[Data listing]
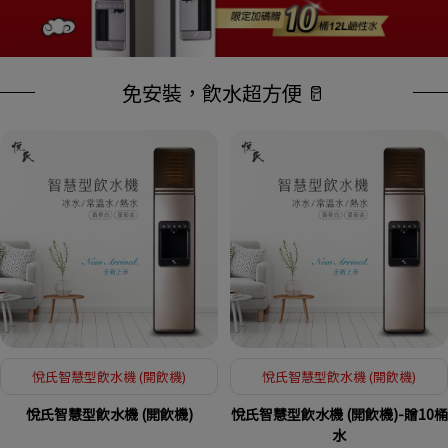
免安裝，飲水超方便 🥛
悅氏智慧型飲水機 (開飲機)
悅氏智慧型飲水機 (開飲機)
悅氏智慧型飲水機 (開飲機)
悅氏智慧型飲水機 (開飲機)-贈10桶
水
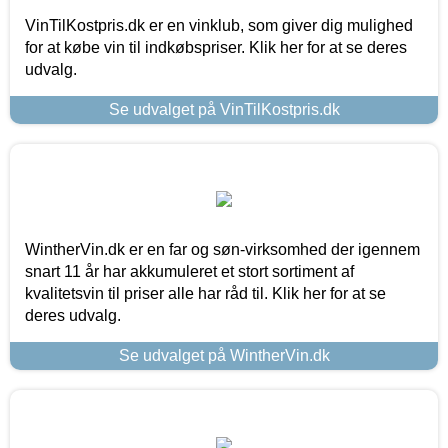
VinTilKostpris.dk er en vinklub, som giver dig mulighed
for at købe vin til indkøbspriser. Klik her for at se deres
udvalg.
Se udvalget på VinTilKostpris.dk
WintherVin.dk er en far og søn-virksomhed der igennem
snart 11 år har akkumuleret et stort sortiment af
kvalitetsvin til priser alle har råd til. Klik her for at se
deres udvalg.
Se udvalget på WintherVin.dk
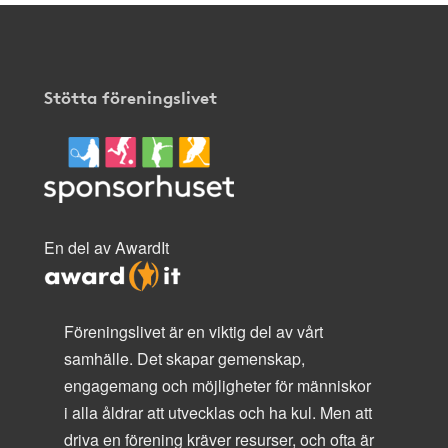
Stötta föreningslivet
En del av AwardIt
Föreningslivet är en viktig del av vårt
samhälle. Det skapar gemenskap,
engagemang och möjligheter för människor
i alla åldrar att utvecklas och ha kul. Men att
driva en förening kräver resurser, och ofta är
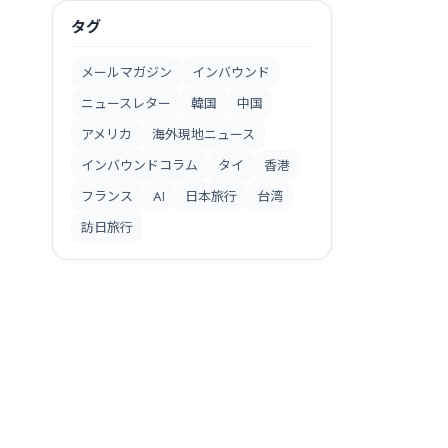
タグ
メールマガジン
インバウンド
ニュースレター
韓国
中国
アメリカ
海外現地ニュース
インバウンドコラム
タイ
香港
フランス
AI
日本旅行
台湾
訪日旅行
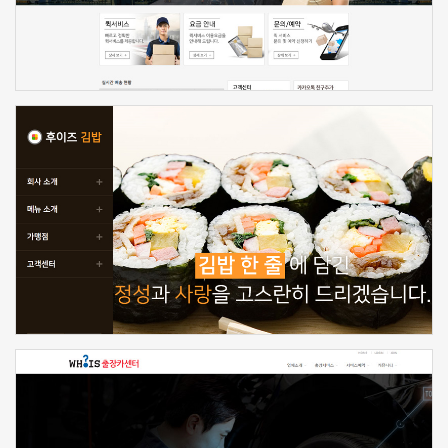
신청하기
신청하기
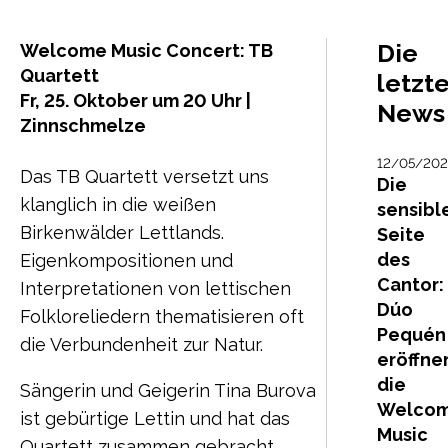
Die
Welcome Music Concert: TB
Quartett
letzt
Fr, 25. Oktober um 20 Uhr |
News
Zinnschmelze
12/05/20
Das TB Quartett versetzt uns
Die
klanglich in die weißen
sensibl
Birkenwälder Lettlands.
Seite
des
Eigenkompositionen und
Cantor:
Interpretationen von lettischen
Dúo
Folkloreliedern thematisieren oft
Pequén
die Verbundenheit zur Natur.
eröffne
die
Sängerin und Geigerin Tina Burova
Welco
ist gebürtige Lettin und hat das
Music
Quartett zusammen gebracht.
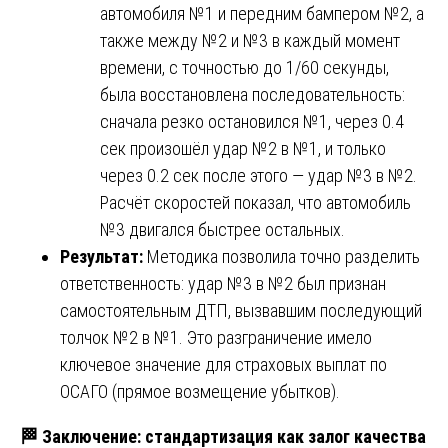
автомобиля №1 и передним бампером №2, а
также между №2 и №3 в каждый момент
времени, с точностью до 1/60 секунды,
была восстановлена последовательность:
сначала резко остановился №1, через 0.4
сек произошёл удар №2 в №1, и только
через 0.2 сек после этого — удар №3 в №2.
Расчёт скоростей показал, что автомобиль
№3 двигался быстрее остальных.
Результат:
Методика позволила точно разделить
ответственность: удар №3 в №2 был признан
самостоятельным ДТП, вызвавшим последующий
толчок №2 в №1. Это разграничение имело
ключевое значение для страховых выплат по
ОСАГО (прямое возмещение убытков).
🏁
Заключение: стандартизация как залог качества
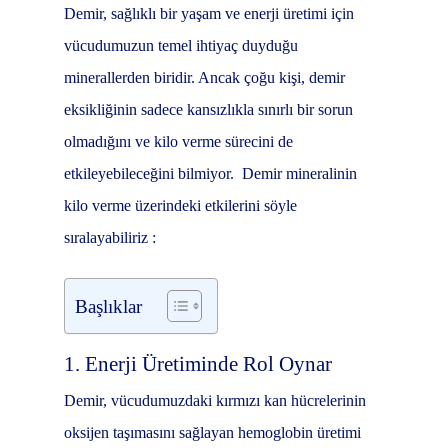
Demir, sağlıklı bir yaşam ve enerji üretimi için
vücudumuzun temel ihtiyaç duyduğu
minerallerden biridir. Ancak çoğu kişi, demir
eksikliğinin sadece kansızlıkla sınırlı bir sorun
olmadığını ve kilo verme sürecini de
etkileyebileceğini bilmiyor.
Demir mineralinin
kilo verme üzerindeki etkilerini söyle
sıralayabiliriz :
Başlıklar
1. Enerji Üretiminde Rol Oynar
Demir, vücudumuzdaki kırmızı kan hücrelerinin
oksijen taşımasını sağlayan hemoglobin üretimi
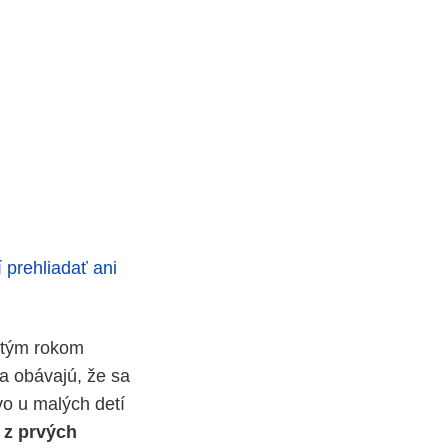
prehliadať ani
rtým rokom
sa obávajú, že sa
vo u malých detí
 z prvých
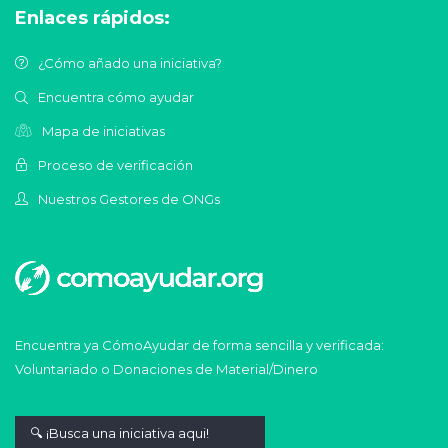
Enlaces rápidos:
¿Cómo añado una iniciativa?
Encuentra cómo ayudar
Mapa de iniciativas
Proceso de verificación
Nuestros Gestores de ONGs
Encuentra ya CómoAyudar de forma sencilla y verificada:
Voluntariado o Donaciones de Material/Dinero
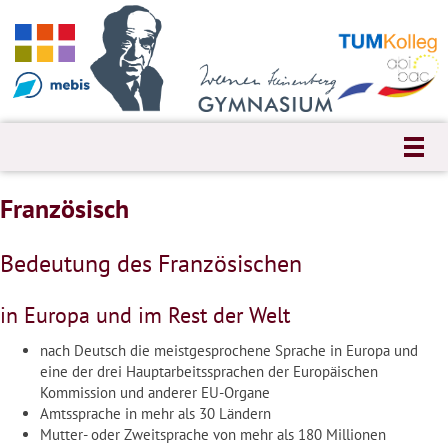
Französisch
Bedeutung des Französischen
in Europa und im Rest der Welt
nach Deutsch die meistgesprochene Sprache in Europa und
eine der drei Hauptarbeitssprachen der Europäischen
Kommission und anderer EU-Organe
Amtssprache in mehr als 30 Ländern
Mutter- oder Zweitsprache von mehr als 180 Millionen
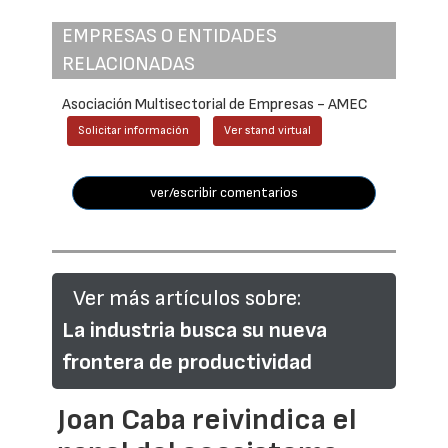
EMPRESAS O ENTIDADES
RELACIONADAS
Asociación Multisectorial de Empresas - AMEC
Solicitar información
Ver stand virtual
ver/escribir comentarios
Ver más artículos sobre:
La industria busca su nueva
frontera de productividad
Joan Caba reivindica el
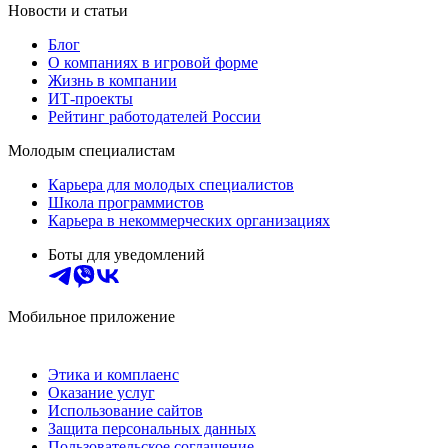
Новости и статьи
Блог
О компаниях в игровой форме
Жизнь в компании
ИТ-проекты
Рейтинг работодателей России
Молодым специалистам
Карьера для молодых специалистов
Школа программистов
Карьера в некоммерческих организациях
Боты для уведомлений
Мобильное приложение
Этика и комплаенс
Оказание услуг
Использование сайтов
Защита персональных данных
Пользовательское соглашение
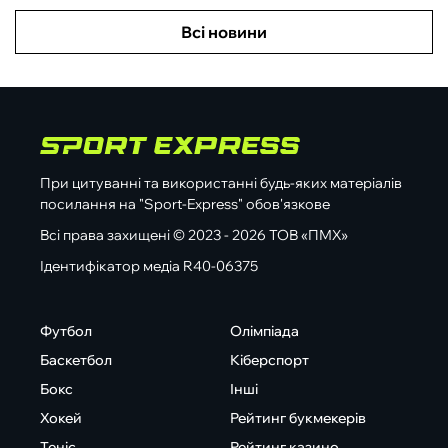
Всі новини
При цитуванні та використанні будь-яких матеріалів
посилання на "Sport-Express" обов'язкове
Всі права захищені © 2023 - 2026 ТОВ «ПМХ»
Ідентифікатор медіа R40-06375
Футбол
Олімпіада
Баскетбол
Кіберспорт
Бокс
Інші
Хокей
Рейтинг букмекерів
Теніс
Рейтинг казино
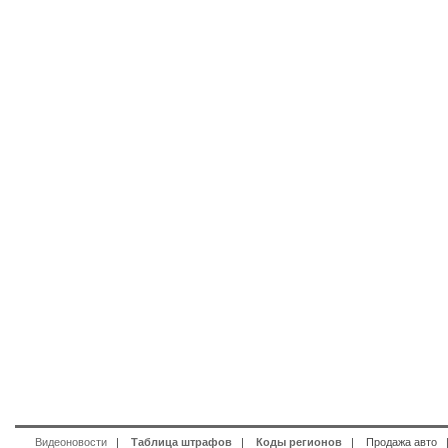
Видеоновости
|
Таблица штрафов
|
Коды регионов
|
Продажа авто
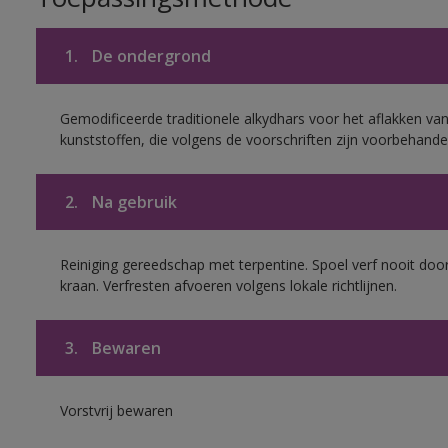
1.
De ondergrond
Gemodificeerde traditionele alkydhars voor het aflakken van
kunststoffen, die volgens de voorschriften zijn voorbehande
2.
Na gebruik
Reiniging gereedschap met terpentine. Spoel verf nooit door
kraan. Verfresten afvoeren volgens lokale richtlijnen.
3.
Bewaren
Vorstvrij bewaren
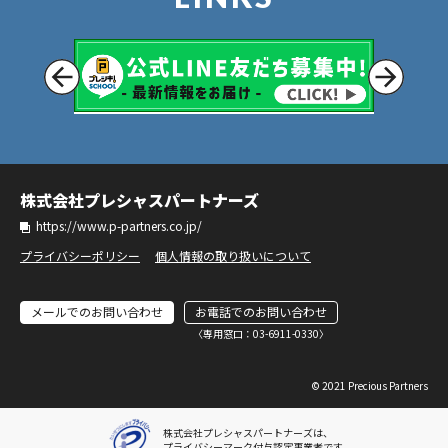
株式会社プレシャスパートナーズ
https://www.p-partners.co.jp/
プライバシーポリシー
個人情報の取り扱いについて
メールでのお問い合わせ
お電話でのお問い合わせ
〈専⽤窓⼝：03-6911-0330〉
© 2021 Precious Partners
株式会社プレシャスパートナーズは、
プライバシーマーク付与認定事業者です。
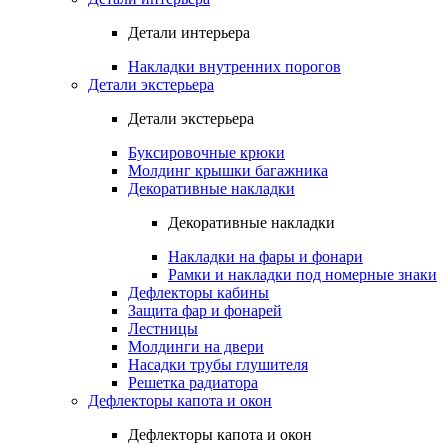
Детали интерьера
Накладки внутренних порогов
Детали экстерьера
Детали экстерьера
Буксировочные крюки
Молдинг крышки багажника
Декоративные накладки
Декоративные накладки
Накладки на фары и фонари
Рамки и накладки под номерные знаки
Дефлекторы кабины
Защита фар и фонарей
Лестницы
Молдинги на двери
Насадки трубы глушителя
Решетка радиатора
Дефлекторы капота и окон
Дефлекторы капота и окон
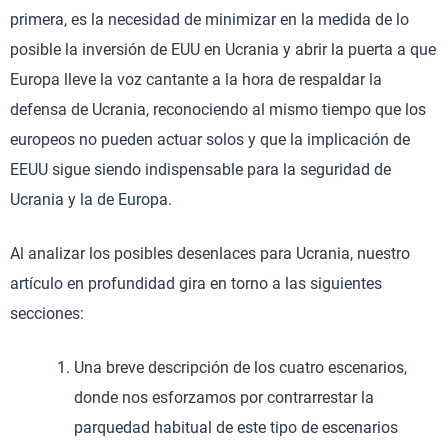
primera, es la necesidad de minimizar en la medida de lo
posible la inversión de EUU en Ucrania y abrir la puerta a que
Europa lleve la voz cantante a la hora de respaldar la
defensa de Ucrania, reconociendo al mismo tiempo que los
europeos no pueden actuar solos y que la implicación de
EEUU sigue siendo indispensable para la seguridad de
Ucrania y la de Europa.
Al analizar los posibles desenlaces para Ucrania, nuestro
artículo en profundidad gira en torno a las siguientes
secciones:
Una breve descripción de los cuatro escenarios,
donde nos esforzamos por contrarrestar la
parquedad habitual de este tipo de escenarios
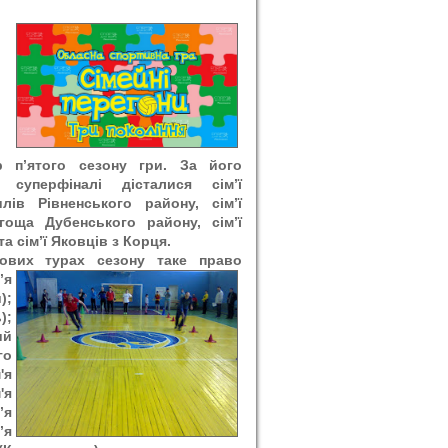
р п’ятого сезону гри. За його
 суперфіналі дісталися сім’ї
ів Рівненського району, сім’ї
оща Дубенського району, сім’ї
а сім’ї Яковців з Корця.
ових турах сезону таке право
я
);
);
ий
го
'я
'я
’я
’я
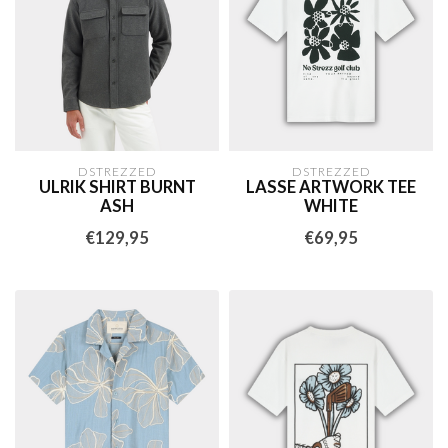
DSTREZZED
DSTREZZED
ULRIK SHIRT BURNT
LASSE ARTWORK TEE
ASH
WHITE
€129,95
€69,95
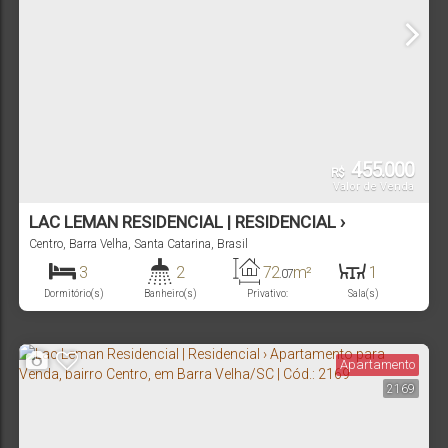
455.000
R$
Valor de Venda
LAC LEMAN RESIDENCIAL | RESIDENCIAL ›
APARTAMENTO PARA VENDA, BAIRRO CENTRO, EM
Centro
,
Barra Velha
,
Santa Catarina
,
Brasil
BARRA VELHA/SC | CÓD.: 2168
3
2
72
m²
1
.07
Dormitório(s)
Banheiro(s)
Privativo:
Sala(s)
1
88
m²
1
750m
.63
Suíte(s)
Total:
Vaga(s)
Distância do Mar
Apartamento
2169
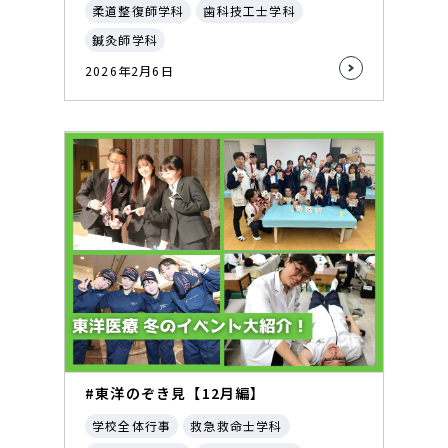
柔道整復師学科
歯科技工士学科
鍼灸師学科
2026年2月6日
#東洋のぞき見【12月編】
学校全体行事
救急救命士学科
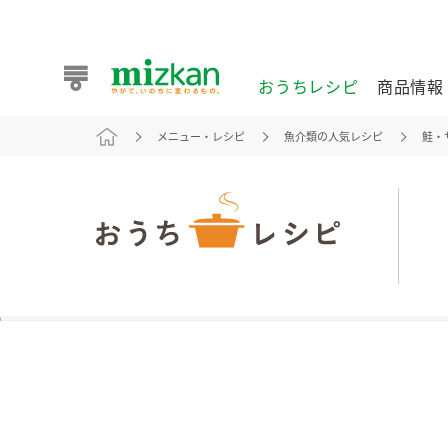
おうちレシピ
商品情報
メニュー・レシピ
魚介類の人気レシピ
鮭・
おうちレシピ
商品情報 トップ
企業情報 トップ
お客様相談センター トップ
ミツカン公式通販
業務用サイト
また食べたいが見つかる。ミツカンからのおすすめレシピを
おうちレシピ トップ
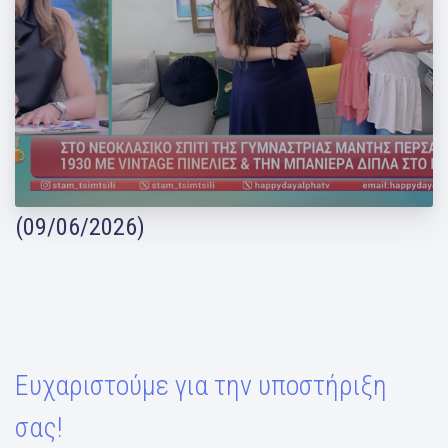
Η Μάντη Περσάκη φιλοξένησε το Happy
Day του Alpha TV στο σπίτι της!
(09/06/2026)
Ευχαριστούμε για την υποστήριξη
σας!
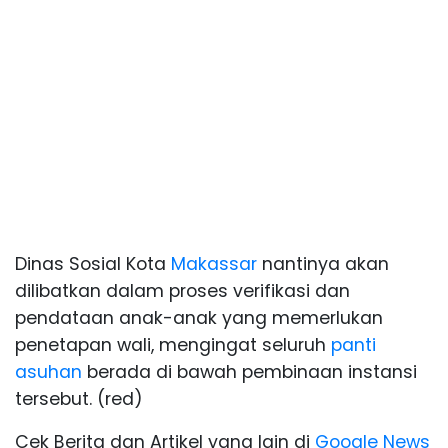
Dinas Sosial Kota
Makassar
nantinya akan
dilibatkan dalam proses verifikasi dan
pendataan anak-anak yang memerlukan
penetapan wali, mengingat seluruh
panti
asuhan
berada di bawah pembinaan instansi
tersebut. (red)
Cek Berita dan Artikel yang lain di
Google News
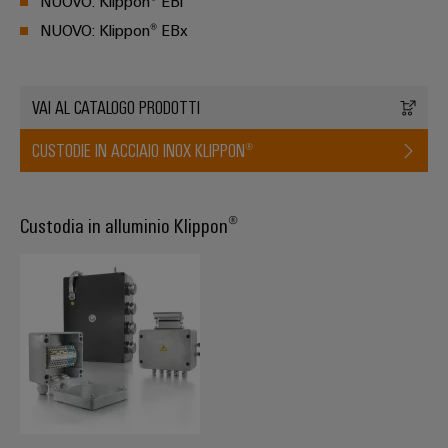
NUOVO: Klippon® EBi
quadro
Gas
elettrico
NUOVO: Klippon® EBx
Garantire
la
sicurezza
di
Servizio
VAI AL CATALOGO PRODOTTI
funzionamento
con
di
soluzioni
CUSTODIE IN ACCIAIO INOX KLIPPON®
assemblaggio
in
rete
Guide
per
Custodia in alluminio Klippon®
l'industria
per
di
morsettiere
processo
preassemblate
Custodie
modificate
e
dotate
Cavi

[The problem] Set out the text of the items as a numbered list, starting with the line that contains "Новости и статьи" and going on through the line that contains "プライバシーマーク付与認定事業者です。". Skip blank lines and leave the pictures out of the answer.

[Reply to the task]
1. Новости и статьи
2. Блог
3. О компаниях в игровой форме
4. Жизнь в компании
5. ИТ-проекты
6. Рейтинг работодателей России
7. Молодым специалистам
8. Карьера для молодых специалистов
9. Школа программистов
10. Карьера в некоммерческих организациях
11. Боты для уведомлений
12. Мобильное приложение
13. Этика и комплаенс
14. Оказание услуг
15. Использование сайтов
16. Защита персональных данных
17. Пользовательское соглашение
18. Всі новини
19. При цитуванні та використанні будь-яких матеріалів
20. посилання на "Sport-Express" обов'язкове
21. Всі права захищені © 2023 - 2026 ТОВ «ПМХ»
22. Ідентифікатор медіа R40-06375
23. Футбол
24. Олімпіада
25. Баскетбол
26. Кіберспорт
27. Бокс
28. Інші
29. Хокей
30. Рейтинг букмекерів
31. Теніс
32. Рейтинг казино
33. Видеоновости
34. |
35. Таблица штрафов
36. |
37. Коды регионов
38. |
39. Продажа авто
40. 1.
41. De ondergrond
42. Gemodificeerde traditionele alkydhars voor het aflakken van
43. kunststoffen, die volgens de voorschriften zijn voorbehande
44. 2.
45. Na gebruik
46. Reiniging gereedschap met terpentine. Spoel verf nooit door
47. kraan. Verfresten afvoeren volgens lokale richtlijnen.
48. 3.
49. Bewaren
50. Vorstvrij bewaren
51. 株式会社プレシャスパートナーズ
52. https://www.p-partners.co.jp/
53. プライバシーポリシー
54. 個人情報の取り扱いについて
55. メールでのお問い合わせ
56. お電話でのお問い合わせ
57. 〈専⽤窓⼝：03-6911-0330〉
58. © 2021 Precious Partners
59. 株式会社プレシャスパートナーズは、
60. プライバシーマーク付与認定事業者です。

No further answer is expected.